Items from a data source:
--- START ---

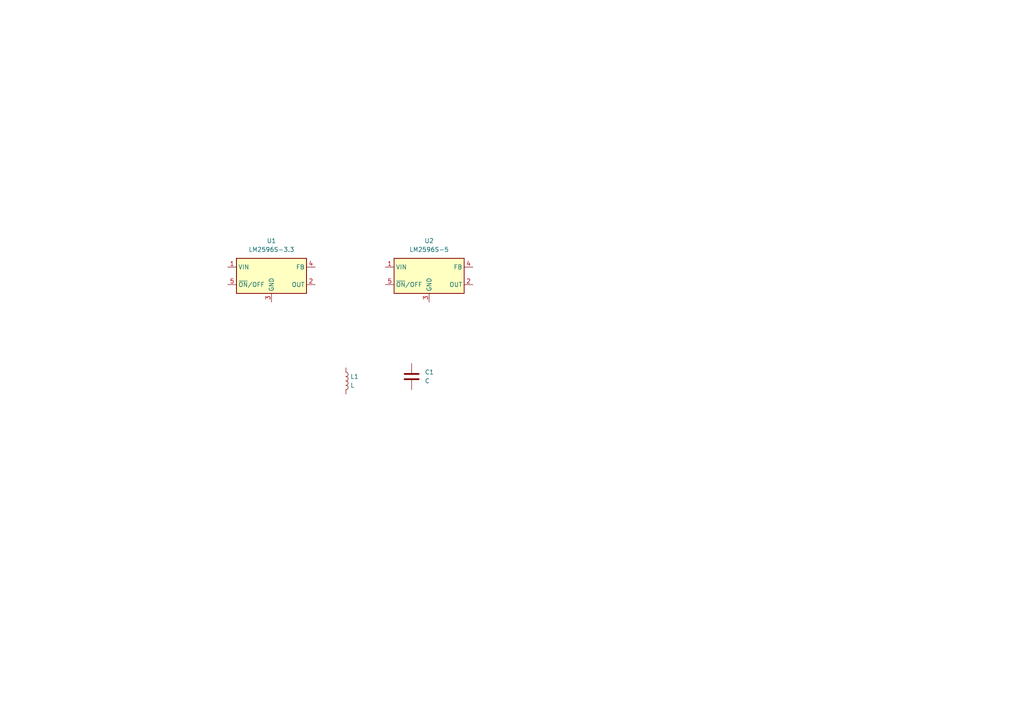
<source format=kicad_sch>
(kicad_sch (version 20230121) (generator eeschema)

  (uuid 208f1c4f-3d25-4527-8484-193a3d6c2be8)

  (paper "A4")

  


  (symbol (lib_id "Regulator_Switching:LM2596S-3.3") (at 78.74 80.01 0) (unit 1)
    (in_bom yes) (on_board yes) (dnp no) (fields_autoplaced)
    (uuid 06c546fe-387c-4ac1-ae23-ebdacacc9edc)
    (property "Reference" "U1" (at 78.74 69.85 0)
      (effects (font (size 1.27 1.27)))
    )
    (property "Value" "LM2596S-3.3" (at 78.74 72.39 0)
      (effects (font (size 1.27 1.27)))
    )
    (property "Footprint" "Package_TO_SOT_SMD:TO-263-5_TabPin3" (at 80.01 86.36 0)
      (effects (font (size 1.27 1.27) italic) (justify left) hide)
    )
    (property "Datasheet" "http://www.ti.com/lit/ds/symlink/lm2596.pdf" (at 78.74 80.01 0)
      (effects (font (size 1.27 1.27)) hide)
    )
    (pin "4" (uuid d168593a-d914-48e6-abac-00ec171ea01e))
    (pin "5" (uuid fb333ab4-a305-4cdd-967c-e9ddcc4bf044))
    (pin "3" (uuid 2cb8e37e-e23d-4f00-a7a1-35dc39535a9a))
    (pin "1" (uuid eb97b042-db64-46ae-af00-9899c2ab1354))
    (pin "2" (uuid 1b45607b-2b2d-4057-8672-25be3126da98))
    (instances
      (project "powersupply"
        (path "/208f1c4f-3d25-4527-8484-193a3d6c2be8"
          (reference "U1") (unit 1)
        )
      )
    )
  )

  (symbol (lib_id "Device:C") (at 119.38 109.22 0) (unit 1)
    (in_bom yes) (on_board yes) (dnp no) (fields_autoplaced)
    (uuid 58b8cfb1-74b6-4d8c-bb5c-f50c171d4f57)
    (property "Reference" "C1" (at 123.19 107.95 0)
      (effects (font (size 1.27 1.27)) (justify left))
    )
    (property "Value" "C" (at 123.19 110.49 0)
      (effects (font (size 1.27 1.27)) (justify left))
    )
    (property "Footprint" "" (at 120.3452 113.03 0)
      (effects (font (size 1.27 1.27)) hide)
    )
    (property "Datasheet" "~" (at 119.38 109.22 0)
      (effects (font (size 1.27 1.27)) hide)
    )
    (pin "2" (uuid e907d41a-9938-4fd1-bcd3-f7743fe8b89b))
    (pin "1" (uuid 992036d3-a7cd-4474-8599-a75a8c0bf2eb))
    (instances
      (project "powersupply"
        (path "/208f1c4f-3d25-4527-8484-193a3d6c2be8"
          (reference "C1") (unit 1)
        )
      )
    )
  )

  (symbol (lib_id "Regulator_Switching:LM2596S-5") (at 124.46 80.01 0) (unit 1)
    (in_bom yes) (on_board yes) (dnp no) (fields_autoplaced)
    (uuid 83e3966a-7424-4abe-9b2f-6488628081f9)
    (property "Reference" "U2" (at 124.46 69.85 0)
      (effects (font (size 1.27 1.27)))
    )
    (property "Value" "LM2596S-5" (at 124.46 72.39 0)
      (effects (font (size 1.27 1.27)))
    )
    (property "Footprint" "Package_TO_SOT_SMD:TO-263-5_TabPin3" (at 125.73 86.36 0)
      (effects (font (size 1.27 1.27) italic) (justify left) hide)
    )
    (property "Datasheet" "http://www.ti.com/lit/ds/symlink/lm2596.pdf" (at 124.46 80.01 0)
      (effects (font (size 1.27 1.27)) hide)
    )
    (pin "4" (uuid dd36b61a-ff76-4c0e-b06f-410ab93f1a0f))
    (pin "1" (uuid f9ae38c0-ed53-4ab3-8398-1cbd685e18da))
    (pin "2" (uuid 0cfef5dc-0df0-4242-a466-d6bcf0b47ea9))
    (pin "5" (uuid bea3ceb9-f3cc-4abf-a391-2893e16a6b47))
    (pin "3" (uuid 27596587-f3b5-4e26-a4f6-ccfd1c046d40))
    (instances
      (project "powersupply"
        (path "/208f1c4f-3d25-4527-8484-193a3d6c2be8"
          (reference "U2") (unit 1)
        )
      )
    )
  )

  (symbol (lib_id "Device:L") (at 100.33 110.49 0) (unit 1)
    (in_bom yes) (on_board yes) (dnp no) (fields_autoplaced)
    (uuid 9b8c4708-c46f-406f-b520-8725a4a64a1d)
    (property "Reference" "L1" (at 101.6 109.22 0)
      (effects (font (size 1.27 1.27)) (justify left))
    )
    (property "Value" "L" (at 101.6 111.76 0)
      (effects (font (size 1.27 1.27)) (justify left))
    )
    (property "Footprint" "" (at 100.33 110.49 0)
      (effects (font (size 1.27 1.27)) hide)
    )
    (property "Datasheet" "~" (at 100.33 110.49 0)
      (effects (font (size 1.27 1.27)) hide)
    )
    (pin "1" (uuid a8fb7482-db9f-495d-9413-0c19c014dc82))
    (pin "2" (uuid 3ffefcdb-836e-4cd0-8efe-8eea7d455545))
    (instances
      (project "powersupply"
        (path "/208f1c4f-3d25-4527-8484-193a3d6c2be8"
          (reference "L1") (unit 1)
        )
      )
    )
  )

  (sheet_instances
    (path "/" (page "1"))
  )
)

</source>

--- END ---
--- START ---

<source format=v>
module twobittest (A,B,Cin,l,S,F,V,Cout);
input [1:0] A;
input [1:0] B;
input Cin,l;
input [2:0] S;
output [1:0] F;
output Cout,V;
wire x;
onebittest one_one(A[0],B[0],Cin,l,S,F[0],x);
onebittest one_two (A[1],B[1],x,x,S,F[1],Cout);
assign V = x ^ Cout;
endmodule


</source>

--- END ---

Look through the data above and return exactly the lines from the one that contains "<source format=kicad_sch>" to the one that contains "78.74 69.85 0)", inclusive, with nothing else.

■ Solved problem
<source format=kicad_sch>
(kicad_sch (version 20230121) (generator eeschema)

  (uuid 208f1c4f-3d25-4527-8484-193a3d6c2be8)

  (paper "A4")

  


  (symbol (lib_id "Regulator_Switching:LM2596S-3.3") (at 78.74 80.01 0) (unit 1)
    (in_bom yes) (on_board yes) (dnp no) (fields_autoplaced)
    (uuid 06c546fe-387c-4ac1-ae23-ebdacacc9edc)
    (property "Reference" "U1" (at 78.74 69.85 0)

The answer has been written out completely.